Current sharing strategies in DC microgrids

Abstract

With the increasing use of renewable energy comes additional challenges. This includes managing distributed generation, the intermittency of many renewable sources and the complexity of implementing energy storage systems. A promising approach to address these challenges is through DC microgrids. DC Microgrids have increased reliability, greater efficiency between DC sources and loads, and simpler control than conventional AC grids. The objective of this project was to design a control system for a DC microgrid and assess different current sharing strategies. This was done by designing the primary controller, implementing it in a simple DC microgrid, followed by testing of several secondary control strategies, inside PLECS software. The secondary control strategies included droop control, centralized voltage restoration, distributed voltage restoration and adaptive virtual resistance.

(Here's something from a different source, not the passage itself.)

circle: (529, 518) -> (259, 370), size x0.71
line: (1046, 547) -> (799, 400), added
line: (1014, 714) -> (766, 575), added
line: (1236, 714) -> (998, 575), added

Each approach was assessed based on its voltage regulation to meet desired voltage reference, current sharing to distribute load among sources according to power rating, response time, and stability of the system. The results showed that a combination of adaptive virtual resistance and distributed voltage restoration was able to achieve ideal current sharing and voltage regulation. Implementing adaptive virtual resistance alone could achieve ideal current sharing with only a small detriment to voltage regulation and was also a viable approach. Hence, both control strategies are recommended for use in DC microgrids. A choice can be made between the two, by weighing the small improvement in performance against the increased complexity.